Peter Fawcett is professor of architecture at the University of Nottingham
The first design team meeting was held sitting around a small cardboard model. This model became invaluable as this is a building in which plans or elevations do not describe the interlocking of the bent plate forms.
It was decided that the building would not be air-conditioned but that the floor structure would act as a heat sink. The ceiling then had to make a visual impression, and gentle curves were chosen to create a relaxed, calm form.
Part of the structure’s responsibility was to ensure that the rhythm of the 1:2 module was consistent outside and in. The form of the floor plate was determined by the need to transfer loads first to the grid lines and thence to the columns.
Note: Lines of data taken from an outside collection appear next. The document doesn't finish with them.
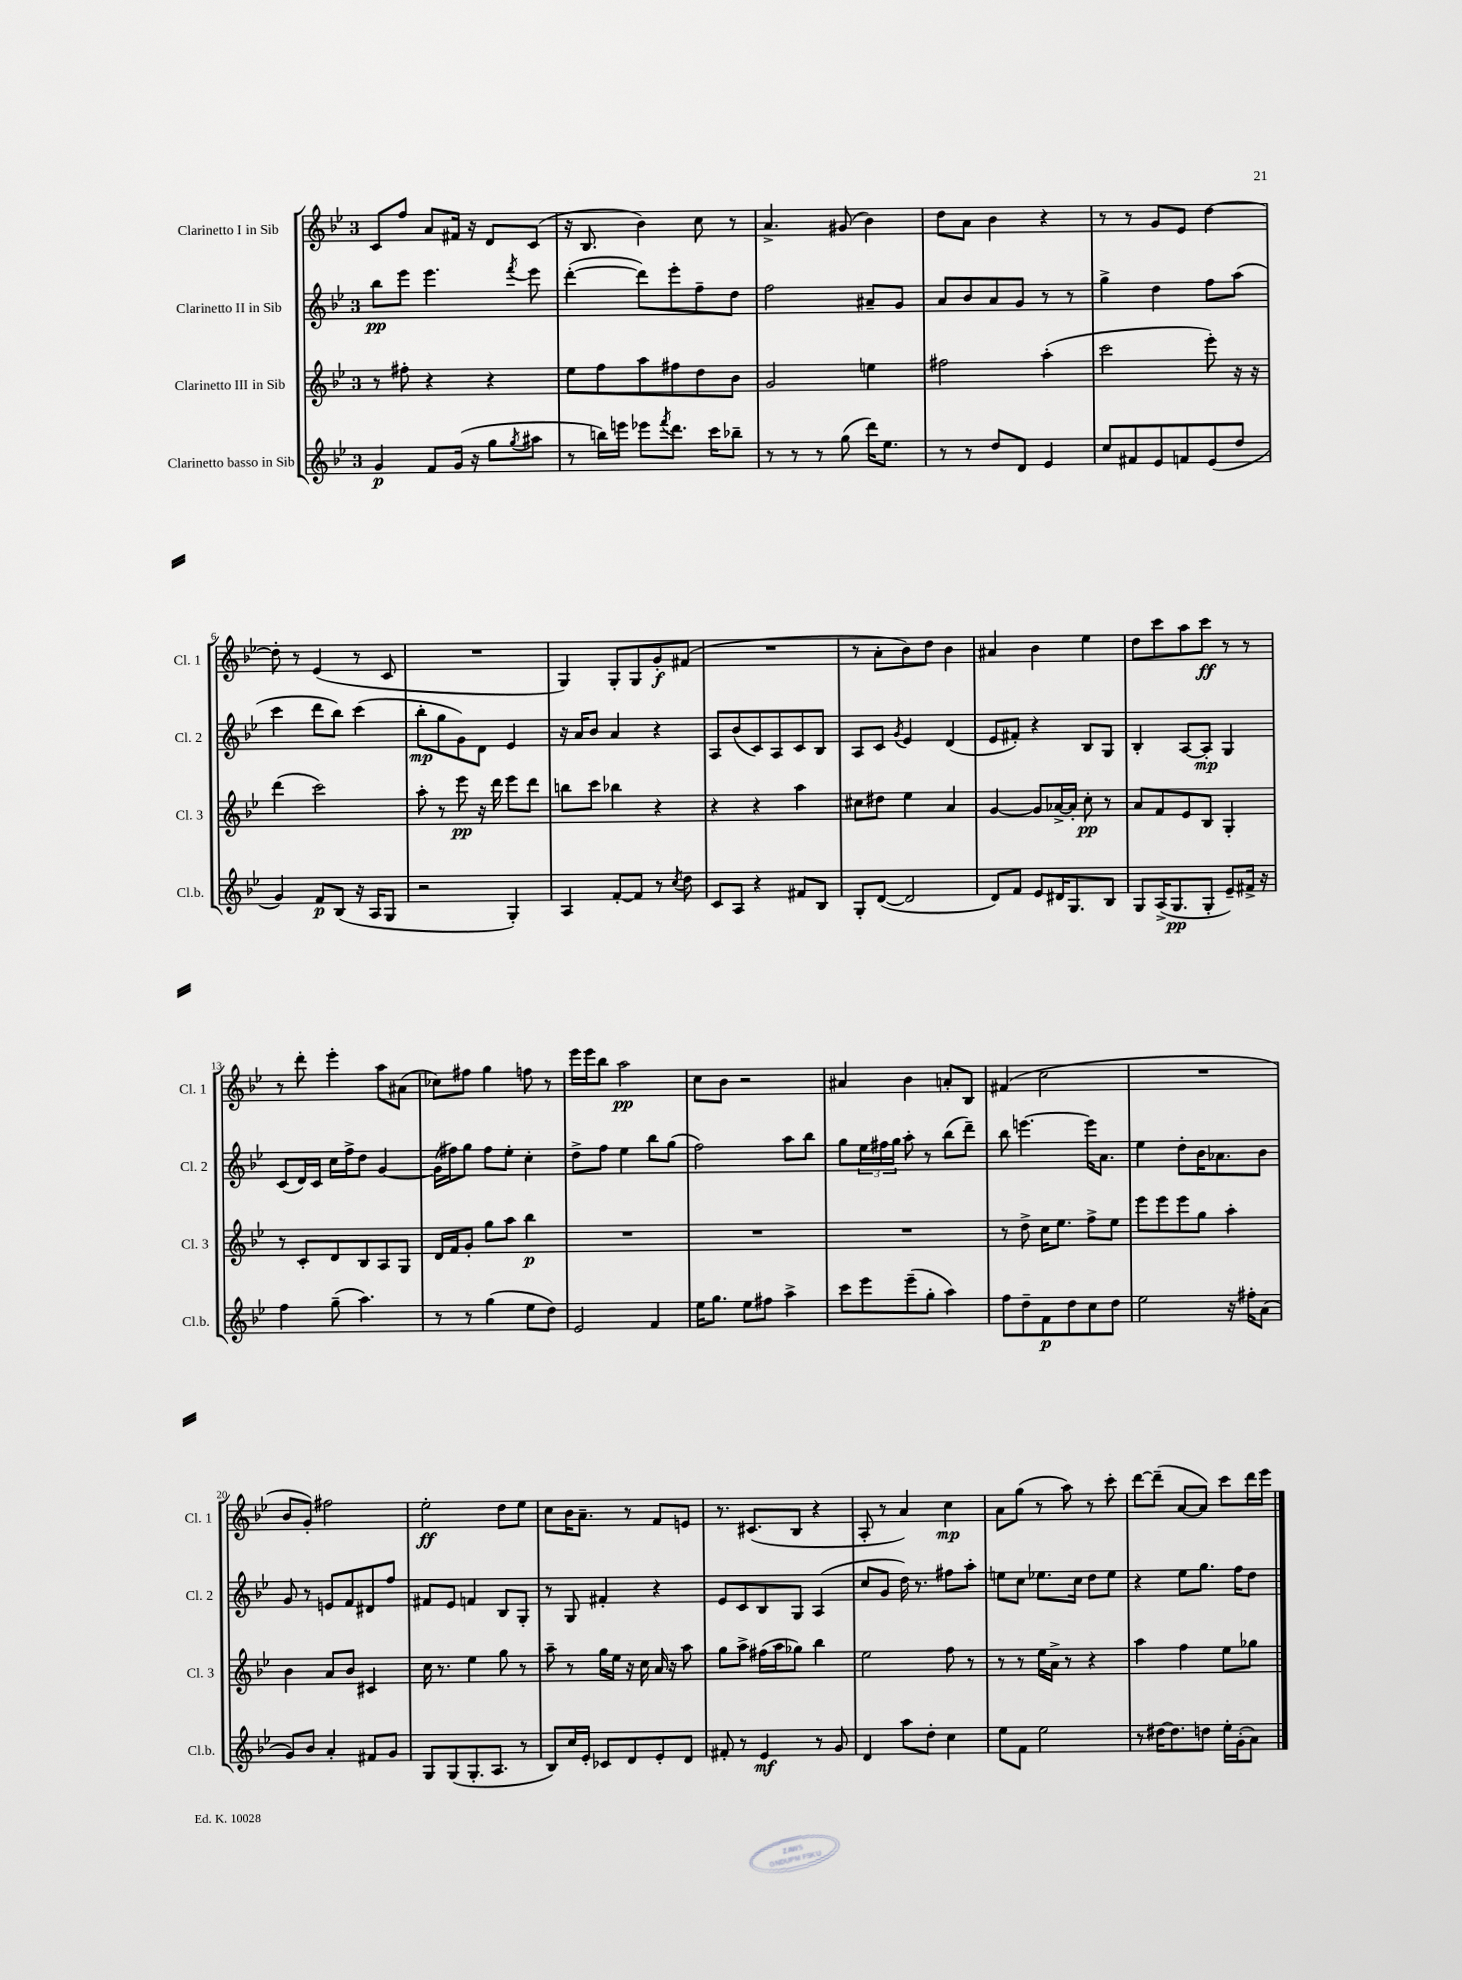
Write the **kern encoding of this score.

**kern	**dynam	**kern	**dynam	**kern	**dynam	**kern	**dynam
*part4	*part4	*part3	*part3	*part2	*part2	*part1	*part1
*staff4	*staff4	*staff3	*staff3	*staff2	*staff2	*staff1	*staff1
*I"Clarinetto basso in Sib	*	*I"Clarinetto III in Sib	*	*I"Clarinetto II in Sib	*	*I"Clarinetto I in Sib	*
*I'Cl.b.	*	*I'Cl. 3	*	*I'Cl. 2	*	*I'Cl. 1	*
*clefG2	*	*clefG2	*	*clefG2	*	*clefG2	*
*k[b-e-]	*	*k[b-e-]	*	*k[b-e-]	*	*k[b-e-]	*
*M3/4	*	*M3/4	*	*M3/4	*	*M3/4	*
=1	=1	=1	=1	=1	=1	=1	=1
4g/	p	8r	.	8bb-\L	pp	8c/L	.
.	.	8ff#X'\	.	8eee-\J	.	8ff/J	.
8f/L	.	4r	.	4.eee-\	.	8a/L	.
(16g/Jk	.	.	.	.	.	16f#X/Jk	.
16r	.	.	.	.	.	16r	.
8gg\L	.	4r	.	.	.	8d/L	.
8qgg/	.	.	.	8qfff/	.	.	.
8aa#X\J	.	.	.	8eee-\	.	(8c/J	.
=2	=2	=2	=2	=2	=2	=2	=2
8r	.	8ee-\L	.	([4ddd'\	.	16r	.
.	.	.	.	.	.	8.B-/	.
16bbn\LL)	.	8ff\	.	.	.	.	.
16eeen\JJ	.	.	.	.	.	.	.
8eee-X\L	.	8aa\	.	8ddd\L])	.	4b-\)	.
8qfff/	.	.	.	.	.	.	.
8.ddd\J	.	8ff#X\	.	8eee-'\	.	.	.
.	.	8dd\	.	8ff~\	.	8cc\	.
16ccc\KL	.	.	.	.	.	.	.
8bb-X~\J	.	8b-\J	.	8dd\J	.	8r	.
=3	=3	=3	=3	=3	=3	=3	=3
8r	.	2g/	.	2ff\	.	4.a^/	.
8r	.	.	.	.	.	.	.
8r	.	.	.	.	.	.	.
(8gg\	.	.	.	.	.	(8g#X/	.
16ddd\KL)	.	4een\	.	8a#X~/L	.	4b-\)	.
8.ee-\J	.	.	.	.	.	.	.
.	.	.	.	8g/J	.	.	.
=4	=4	=4	=4	=4	=4	=4	=4
8r	.	2ff#X\	.	8a/L	.	8dd\L	.
8r	.	.	.	8b-/	.	8a\J	.
8dd/L	.	.	.	8a/	.	4b-\	.
8d/J	.	.	.	8g/J	.	.	.
4e-/	.	(4aa'\	.	8r	.	4r	.
.	.	.	.	8r	.	.	.
=5	=5	=5	=5	=5	=5	=5	=5
8cc/L	.	2ccc\	.	4gg^\	.	8r	.
8f#X/	.	.	.	.	.	8r	.
8e-/	.	.	.	4dd\	.	8g/L	.
8fn/	.	.	.	.	.	8e-/J	.
(8e-/	.	8eee-'\)	.	8ff\L	.	[4dd\	.
8dd/J	.	16r	.	(8aa\J	.	.	.
.	.	16r	.	.	.	.	.
!!LO:LB:g=z
=6	=6	=6	=6	=6	=6	=6	=6
4g/)	.	(4ddd\	.	4ccc\	.	8dd'\]	.
.	.	.	.	.	.	8r	.
8f/L	p	2ccc\)	.	8ddd\L	.	(4e-/	.
(8B-/J	.	.	.	8bb-\J)	.	.	.
16r	.	.	.	(4ccc\	.	8r	.
16A/KL	.	.	.	.	.	.	.
8G/J	.	.	.	.	.	8c/	.
=7	=7	=7	=7	=7	=7	=7	=7
2r	.	8aa'\	.	8bb-'\L	mp	2.r	.
.	.	8r	.	8gg\	.	.	.
.	.	8eee-\	pp	8g\)	.	.	.
.	.	16r	.	8d\J	.	.	.
.	.	16ddd\	.	.	.	.	.
4G'/)	.	8eee-\L	.	4e-/	.	.	.
.	.	8ddd\J	.	.	.	.	.
=8	=8	=8	=8	=8	=8	=8	=8
4A/	.	8bbn\L	.	16r	.	4G/)	.
.	.	.	.	16a/KL	.	.	.
.	.	8ccc\J	.	8b-/J	.	.	.
[8f'/L	.	4bb-X\	.	4a/	.	8G'/L	.
8f/J]	.	.	.	.	.	8G/	.
8r	.	4r	.	4r	.	8g'/	f
8qcc/	.	.	.	.	.	.	.
8dd\	.	.	.	.	.	(8f#X/J	.
=9	=9	=9	=9	=9	=9	=9	=9
8c/L	.	4r	.	8A/L	.	2.r	.
8A/J	.	.	.	(8b-/	.	.	.
4r	.	4r	.	8c/)	.	.	.
.	.	.	.	8A/	.	.	.
8f#X/L	.	4aa\	.	8c/	.	.	.
8B-/J	.	.	.	8B-/J	.	.	.
=10	=10	=10	=10	=10	=10	=10	=10
8G'/L	.	8cc#X\L	.	8A/L	.	8r	.
([8d/J	.	8dd#X\J	.	8c/J	.	8a'\L	.
.	.	.	.	8qg/	.	.	.
2d/]	.	4ee-\	.	4e-/	.	8b-\)	.
.	.	.	.	.	.	8dd\J	.
.	.	4a/	.	(4d/	.	4b-\	.
=11	=11	=11	=11	=11	=11	=11	=11
8d/L)	.	[4g/	.	8e-/L	.	4a#X/	.
8f/J	.	.	.	8f#X'/J)	.	.	.
8e-/L	.	8g/L]	.	4r	.	4b-\	.
16d#X/K	.	[16a-X^/L	.	.	.	.	.
8.G/	.	16a-'/JJ]	.	.	.	.	.
.	.	8cc'\	pp	8B-/L	.	4ee-\	.
8B-/J	.	8r	.	8G/J	.	.	.
=12	=12	=12	=12	=12	=12	=12	=12
8G/L	.	8a/L	.	4B-'/	.	8dd\L	.
(16A^/K	.	8f/	.	.	.	8ccc\	.
8.G/	pp	.	.	.	.	.	.
.	.	8e-/	.	[8A/L	.	8aa\	.
8G'/J	.	8B-/J	.	8A'/J]	mp	8ccc\J	ff
8e-~/L)	.	4G'/	.	4G/	.	8r	.
16f#X^/Jk	.	.	.	.	.	8r	.
16r	.	.	.	.	.	.	.
!!LO:LB:g=z
=13	=13	=13	=13	=13	=13	=13	=13
4ff\	.	8r	.	(8c/L	.	8r	.
.	.	8c'/L	.	16d/L)	.	8ddd'\	.
.	.	.	.	16c/JJ	.	.	.
(8gg~\	.	8d/	.	16cc\LL	.	4eee-'\	.
.	.	.	.	16ff^\J	.	.	.
4.aa\)	.	8B-/	.	8dd\J	.	.	.
.	.	8A/	.	[4g/	.	8aa\L	.
.	.	8G/J	.	.	.	(8a#X\J	.
=14	=14	=14	=14	=14	=14	=14	=14
8r	.	16d/LL	.	(16g\LL]	.	8cc-X\L)	.
.	.	16f/J	.	16ff#X\J)	.	.	.
8r	.	8g'/J	.	8gg\J	.	8ff#X\J	.
(4gg\	.	8gg\L	.	8ff#\L	.	4gg\	.
.	.	8aa\J	.	8ee-'\J	.	.	.
8ee-\L	.	4bb-\	p	4cc'\	.	8ffn\	.
8dd\J)	.	.	.	.	.	8r	.
=15	=15	=15	=15	=15	=15	=15	=15
2e-/	.	2.r	.	8dd^\L	.	16eee-\LL	.
.	.	.	.	.	.	16eee-\J	.
.	.	.	.	8ff\J	.	8bb-\J	.
.	.	.	.	4ee-\	.	2aa\	pp
4f/	.	.	.	8bb-\L	.	.	.
.	.	.	.	(8gg\J	.	.	.
=16	=16	=16	=16	=16	=16	=16	=16
16ee-\KL	.	2.r	.	2ff\)	.	8cc\L	.
8.gg\J	.	.	.	.	.	.	.
.	.	.	.	.	.	8b-\J	.
8ee-\L	.	.	.	.	.	2r	.
8ff#X\J	.	.	.	.	.	.	.
4aa^\	.	.	.	8aa\L	.	.	.
.	.	.	.	8bb-\J	.	.	.
=17	=17	=17	=17	=17	=17	=17	=17
8ccc\L	.	2.r	.	8gg\L	.	4a#X/	.
8eee-\	.	.	.	24ee-\L	.	.	.
.	.	.	.	24ff#X\	.	.	.
.	.	.	.	24gg\JJ	.	.	.
(8eee-~\	.	.	.	8aa'\	.	4b-\	.
8gg'\J	.	.	.	8r	.	.	.
4aa\)	.	.	.	(8bb-\L	.	8an'/L	.
.	.	.	.	8ddd~\J)	.	8B-/J	.
=18	=18	=18	=18	=18	=18	=18	=18
8ff\L	.	8r	.	8bb-\	.	(4f#X/	.
8dd~\	.	8dd^\	.	[4.eeen\	.	.	.
8f\	p	16cc\KL	.	.	.	2cc\	.
.	.	8.ee-\J	.	.	.	.	.
8dd\	.	.	.	.	.	.	.
8cc\	.	8ff^\L	.	16eee\KL]	.	.	.
.	.	.	.	8.a\J	.	.	.
8dd\J	.	8ee-\J	.	.	.	.	.
=19	=19	=19	=19	=19	=19	=19	=19
2ee-\	.	8eee-\L	.	4ee-\	.	2.r	.
.	.	8eee-\	.	.	.	.	.
.	.	8eee-\	.	8dd'\L	.	.	.
.	.	8gg\J	.	16b-\K	.	.	.
.	.	.	.	8.a-X\	.	.	.
16r	.	4aa'\	.	.	.	.	.
16ff#X'\KL	.	.	.	.	.	.	.
(8a\J	.	.	.	8b-\J	.	.	.
!!LO:LB:g=z
=20	=20	=20	=20	=20	=20	=20	=20
8g/L)	.	4b-\	.	8g/	.	8b-/L	.
8b-/J	.	.	.	8r	.	8g'/J)	.
4a'/	.	8a/L	.	8en/L	.	2ff#X\	.
.	.	8b-/J	.	8f/	.	.	.
8f#X/L	.	4c#X/	.	8d#X/	.	.	.
8g/J	.	.	.	8ff/J	.	.	.
=21	=21	=21	=21	=21	=21	=21	=21
8G/L	.	16cc\	.	8f#X/L	.	2ee-'\	ff
.	.	8.r	.	.	.	.	.
(8G/	.	.	.	8e-/J	.	.	.
8.G'/	.	4ee-\	.	4fn/	.	.	.
8.A/J	.	.	.	.	.	.	.
.	.	8gg\	.	8B-/L	.	8dd\L	.
8r	.	8r	.	8G'/J	.	8ee-\J	.
=22	=22	=22	=22	=22	=22	=22	=22
8B-/L)	.	8aa~\	.	8r	.	8cc\L	.
16cc/L	.	8r	.	8G/	.	16b-\K	.
16e-'/JJ	.	.	.	.	.	8.a~\J	.
8c-X/L	.	16gg\LL	.	4f#X'/	.	.	.
.	.	16ee-\JJ	.	.	.	.	.
8d/	.	16r	.	.	.	8r	.
.	.	16cc\	.	.	.	.	.
8e-'/	.	16a/	.	4r	.	8f/L	.
.	.	16r	.	.	.	.	.
8d/J	.	8aa\	.	.	.	8en/J	.
=23	=23	=23	=23	=23	=23	=23	=23
8f#X'/	.	8gg\L	.	8e-/L	.	8.r	.
8r	.	8aa^\J	.	8c/	.	.	.
.	.	.	.	.	.	(8.c#X/L	.
4e-/	mf	(16ff#X\LL	.	8B-/	.	.	.
.	.	16aa\J	.	.	.	.	.
.	.	8gg-X\J)	.	8G/J	.	8B-/J	.
8r	.	4bb-\	.	(4A/	.	4r	.
8g/	.	.	.	.	.	.	.
=24	=24	=24	=24	=24	=24	=24	=24
4d/	.	2ee-\	.	8cc/L	.	8A'/	.
.	.	.	.	8g/J	.	8r	.
8aa\L	.	.	.	16dd\)	.	4a/)	.
.	.	.	.	8.r	.	.	.
8dd'\J	.	.	.	.	.	.	.
4cc\	.	8ff\	.	8ff#X\L	.	4cc\	mp
.	.	8r	.	8aa'\J	.	.	.
=25	=25	=25	=25	=25	=25	=25	=25
8ee-\L	.	8r	.	8een\L	.	8a\L	.
8f\J	.	8r	.	8cc\J	.	(8gg\J	.
2ee-\	.	16ee-\LL	.	8.ee-X\L	.	8r	.
.	.	16a^\JJ	.	.	.	.	.
.	.	8r	.	.	.	8aa\)	.
.	.	.	.	16cc\Jk	.	.	.
.	.	4r	.	8dd\L	.	8r	.
.	.	.	.	8ee-\J	.	8ccc'\	.
=26	=26	=26	=26	=26	=26	=26	=26
8r	.	4aa\	.	4r	.	[8ddd\L	.
[16dd#X\KL	.	.	.	.	.	(8ddd~\J]	.
8.dd#\]	.	.	.	.	.	.	.
.	.	4ff\	.	8ee-\L	.	[8a/L	.
8ddn\J	.	.	.	8.gg\J	.	8a/J])	.
16ee-'\LL	.	8ee-\L	.	.	.	8ccc\L	.
(16g'\J	.	.	.	16ff\KL	.	.	.
8a\J)	.	8gg-X\J	.	8dd\J	.	16ddd\L	.
.	.	.	.	.	.	16eee-\JJ	.
==	==	==	==	==	==	==	==
*-	*-	*-	*-	*-	*-	*-	*-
The thickening of the slab to create the required lever arms was achieved with a curved form, which was splayed to give a minimal cantilever edge support to the cladding above. The curved form also expresses the way the load flows from the centre of the arch to the springing or central beam. Careful detailing with shadow gaps at the junctions of columns and floor ensured a clean soffit.
The roof is supported on structural tees 76mm x 64mm and 3.25m high, making a height-to-width ratio of 42. These tees are effectively hidden within the W20 glazing and allow the roof plate to float across the vertical folds. A lightweight roof construction allows the trees to be minimal. Careful detailing reduced any eccentricity.
The treads of the main access stairs were bolted onto the wall using long bolts, post-tensioned to 5 tonnes per bolt in order to clamp the treads securely to the wall.
Stairs to the cores were moulded to express their nature from below as well as above using a sawtooth reinforced concrete stair.